Vogelsong – 25 janvier 2012 – Paris

Le Bourget et après ?

« Mon véritable adversaire, c’est le monde de la finance » F. Hollande

La magie socialiste quand elle opère…

Le parti des bisbilles, des rancœurs tenaces et des petites mesquineries. La formation de gauche respire sobrement après les tourments successifs de 2002 et 2007. Fini la candidate mal aimée, malmenée, hors du cadre, dont le militant, une fois l’exposé crispant terminé, s’escrimait à trouver des choses positives ou des améliorations sur le fond ou la forme. Fini aussi la surprise de la déferlante frontiste, dont on sait cette fois qu’elle point, là toute proche. Le parti socialiste parait avoir trouvé un candidat qui lui ressemble, et le rassemble. Un candidat sans fausse note, qui ne vend pas du rêve contrairement à ce qui se dit communément après la prestation du Bourget.

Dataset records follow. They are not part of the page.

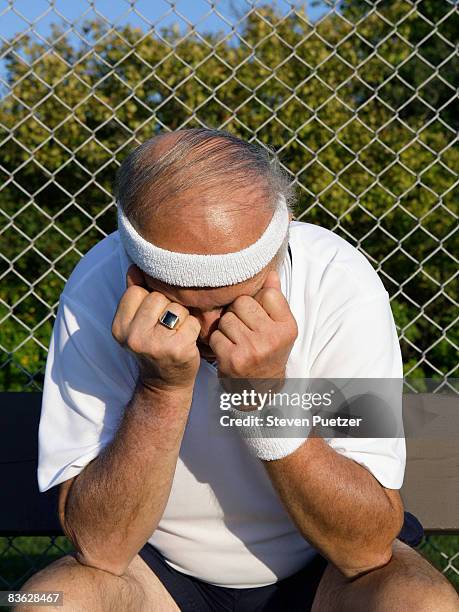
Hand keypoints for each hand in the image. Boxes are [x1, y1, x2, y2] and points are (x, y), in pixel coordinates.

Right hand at [111, 264, 200, 392]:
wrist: (164, 383)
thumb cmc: (153, 345)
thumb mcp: (138, 322)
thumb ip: (135, 292)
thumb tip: (135, 266)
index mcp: (119, 327)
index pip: (137, 291)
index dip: (150, 300)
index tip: (152, 318)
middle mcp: (133, 337)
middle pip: (158, 297)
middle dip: (167, 307)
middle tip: (166, 328)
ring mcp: (155, 345)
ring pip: (176, 307)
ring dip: (182, 317)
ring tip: (176, 333)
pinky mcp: (177, 350)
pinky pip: (192, 322)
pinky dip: (193, 329)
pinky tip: (186, 341)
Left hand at [209, 270, 297, 379]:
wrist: (260, 388)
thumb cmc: (269, 351)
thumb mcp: (279, 326)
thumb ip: (275, 299)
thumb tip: (271, 273)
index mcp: (287, 327)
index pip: (267, 293)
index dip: (258, 301)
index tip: (259, 315)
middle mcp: (272, 338)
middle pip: (241, 303)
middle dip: (238, 313)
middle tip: (245, 328)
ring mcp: (252, 349)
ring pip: (226, 319)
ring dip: (226, 327)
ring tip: (236, 339)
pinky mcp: (232, 360)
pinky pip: (215, 335)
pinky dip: (218, 341)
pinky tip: (228, 349)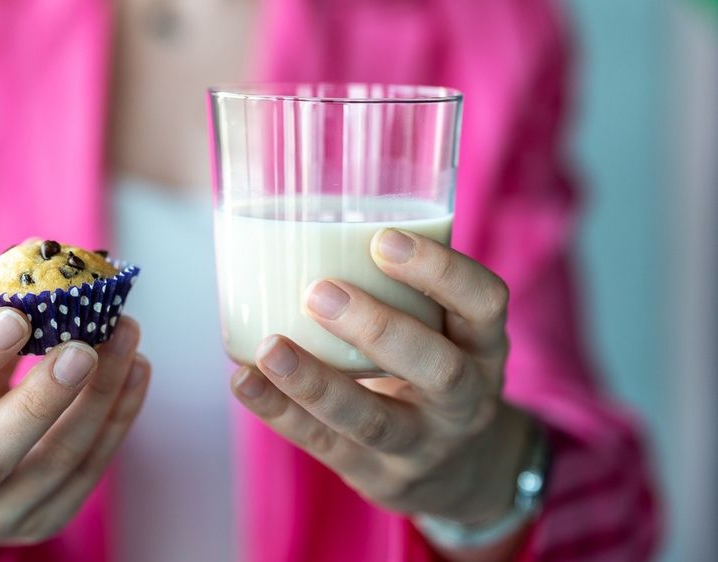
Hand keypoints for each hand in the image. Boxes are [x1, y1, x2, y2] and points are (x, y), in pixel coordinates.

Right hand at [0, 308, 148, 561]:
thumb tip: (38, 296)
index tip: (15, 315)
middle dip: (43, 398)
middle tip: (84, 346)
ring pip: (57, 463)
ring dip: (99, 398)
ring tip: (125, 340)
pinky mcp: (42, 523)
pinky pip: (90, 471)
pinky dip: (119, 417)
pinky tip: (136, 370)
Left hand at [231, 229, 533, 557]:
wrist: (457, 473)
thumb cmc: (434, 369)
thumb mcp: (447, 332)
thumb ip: (404, 288)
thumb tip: (309, 213)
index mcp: (484, 347)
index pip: (485, 304)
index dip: (441, 272)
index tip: (384, 239)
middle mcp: (465, 401)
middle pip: (437, 369)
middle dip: (377, 328)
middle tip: (319, 291)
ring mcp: (421, 445)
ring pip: (372, 420)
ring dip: (316, 381)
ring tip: (270, 348)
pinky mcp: (373, 474)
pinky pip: (323, 444)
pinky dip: (279, 412)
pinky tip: (244, 380)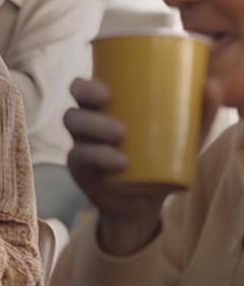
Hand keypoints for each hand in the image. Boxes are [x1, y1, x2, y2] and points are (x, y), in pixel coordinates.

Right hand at [65, 76, 222, 253]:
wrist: (144, 201)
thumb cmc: (160, 158)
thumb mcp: (182, 136)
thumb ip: (198, 111)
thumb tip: (212, 83)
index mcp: (102, 109)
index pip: (81, 89)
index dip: (86, 86)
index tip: (107, 90)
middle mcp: (86, 126)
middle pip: (73, 109)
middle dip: (89, 107)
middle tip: (116, 114)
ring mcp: (81, 148)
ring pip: (73, 131)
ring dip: (95, 129)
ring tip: (122, 136)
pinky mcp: (82, 170)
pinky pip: (81, 158)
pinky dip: (100, 157)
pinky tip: (120, 162)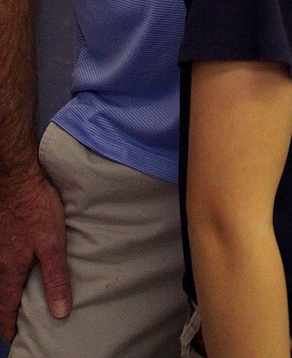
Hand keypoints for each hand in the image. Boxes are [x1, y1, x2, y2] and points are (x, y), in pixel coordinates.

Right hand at [0, 165, 70, 342]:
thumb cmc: (35, 209)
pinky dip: (3, 272)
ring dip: (3, 292)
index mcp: (10, 271)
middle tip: (14, 322)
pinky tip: (12, 265)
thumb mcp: (53, 244)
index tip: (14, 339)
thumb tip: (59, 312)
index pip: (6, 309)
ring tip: (14, 298)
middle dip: (4, 312)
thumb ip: (56, 278)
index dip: (9, 327)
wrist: (15, 178)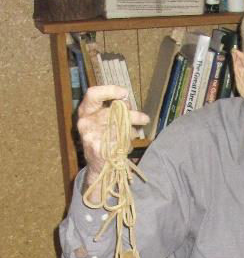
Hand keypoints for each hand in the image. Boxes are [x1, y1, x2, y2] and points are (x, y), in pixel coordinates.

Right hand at [77, 86, 149, 200]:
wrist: (98, 167)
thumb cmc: (103, 140)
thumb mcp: (104, 122)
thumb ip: (114, 111)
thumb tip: (127, 102)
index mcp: (85, 112)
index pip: (93, 94)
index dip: (109, 90)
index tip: (125, 93)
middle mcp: (85, 123)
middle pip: (111, 112)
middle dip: (131, 115)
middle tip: (144, 118)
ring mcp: (90, 137)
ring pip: (118, 128)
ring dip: (130, 132)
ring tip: (133, 135)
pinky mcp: (98, 150)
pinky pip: (120, 143)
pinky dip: (127, 145)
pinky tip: (126, 147)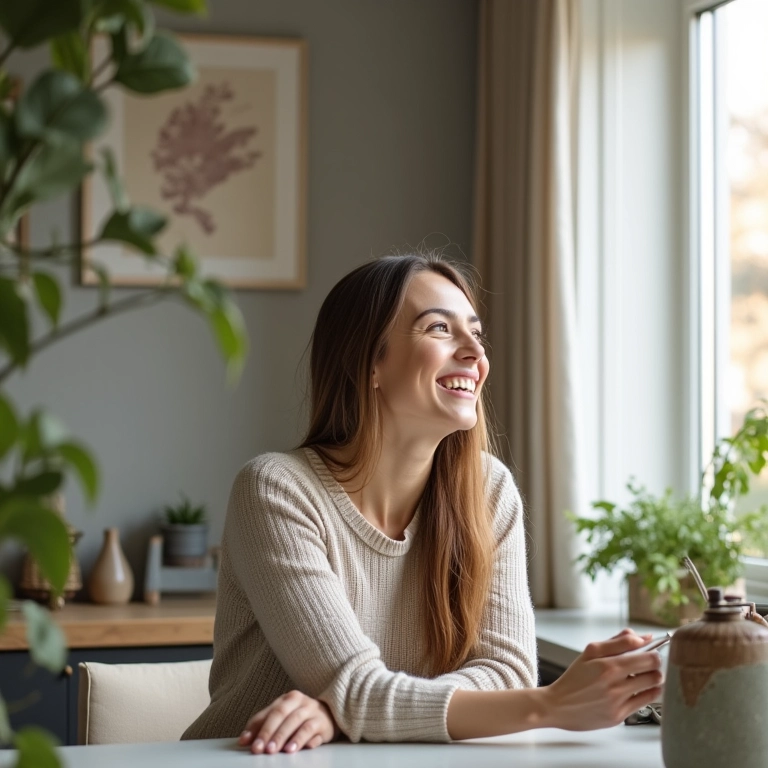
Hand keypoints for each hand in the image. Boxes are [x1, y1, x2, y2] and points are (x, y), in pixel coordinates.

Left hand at [238, 690, 338, 754]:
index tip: (247, 743)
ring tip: (277, 750)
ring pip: (296, 722)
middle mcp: (300, 701)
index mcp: (287, 698)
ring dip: (285, 736)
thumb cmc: (301, 718)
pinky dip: (302, 739)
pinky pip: (311, 730)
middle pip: (281, 714)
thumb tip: (244, 740)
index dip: (257, 728)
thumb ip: (263, 726)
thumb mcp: (283, 718)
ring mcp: (312, 710)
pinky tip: (293, 749)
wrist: (330, 716)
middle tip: (261, 749)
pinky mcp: (323, 723)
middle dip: (269, 732)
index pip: (269, 712)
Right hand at [541, 629, 663, 730]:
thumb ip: (618, 642)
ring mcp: (618, 703)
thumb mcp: (590, 652)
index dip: (654, 652)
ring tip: (644, 677)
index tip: (651, 651)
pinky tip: (640, 690)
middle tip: (649, 664)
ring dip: (653, 681)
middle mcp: (615, 686)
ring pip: (653, 689)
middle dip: (655, 666)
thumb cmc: (574, 678)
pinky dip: (647, 694)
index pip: (648, 657)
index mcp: (608, 666)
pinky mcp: (619, 717)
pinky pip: (644, 704)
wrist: (558, 705)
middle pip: (654, 673)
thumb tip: (643, 637)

Cela veut-il dire que F. Hollande va gagner ? Ce n’est pas certain. Ce qui l’est plus c’est qu’il risque de ne pas perdre. Car gagner, impliquerait l’annexion majoritaire du champ politique par les idéaux de gauche : Mise en question des rapports de domination, changement de braquet sur les finalités de l’activité économique, et une remise en perspective des carcans de la mondialisation.

Or F. Hollande a esquissé quelques pistes lors de son discours du 22 janvier 2012, ouvrant la voie d’un progressisme gestionnaire avec quelques propositions parfaitement audible par la gauche radicale. Une stratégie politique excellemment amenée, jetant une tête pont entre les deux rives. Car il y aura un après. Ce moment d’amnésie post-partum électoral, où il faudra rapiécer les petits morceaux de gauches.

Grâce à des arguments économiques et sécuritaires bien agencés. Sortant du carcan droitier de la compétitivité et de la maréchaussée contre les Français. En évoquant, « l’ennemi sans visage » de la finance, il entre dans le lexique quelque peu hasardeux des franges alternatives. Il s’offre un moment radical. Quoique pas tout à fait assumé, car si on veut bien se donner la peine de scruter, la finance possède des noms et des visages. À moins qu’il n’évoque les robots nanométriques que l’on essaie de rassurer avec les plans d’austérité successifs.

Plus fort encore, consiste en son appel à la république pour rattraper les délinquants de tous ordres. Une menace à peine voilée à celui dont il ne prononcera pas le nom, son adversaire de droite aujourd’hui Président. Mais au-delà, il cesse de jouer la force de l’État contre ses citoyens. La police contre les jeunes. Et sa tirade « Aux délinquants financiers, aux fraudeurs, aux petits caïds, le prochain président vous prévient : la République vous rattrapera. » pourrait bien entrer dans l’histoire.

Dans le story-telling grand format de l’élection de 2012, F. Hollande a sans conteste trouvé les mots et la posture. Qui lui permettront peut-être de tenir jusqu’au 6 mai 2012. Ensuite pour toutes les composantes de la gauche, se profilera un retour plus ou moins rapide au réel. Comme d’habitude.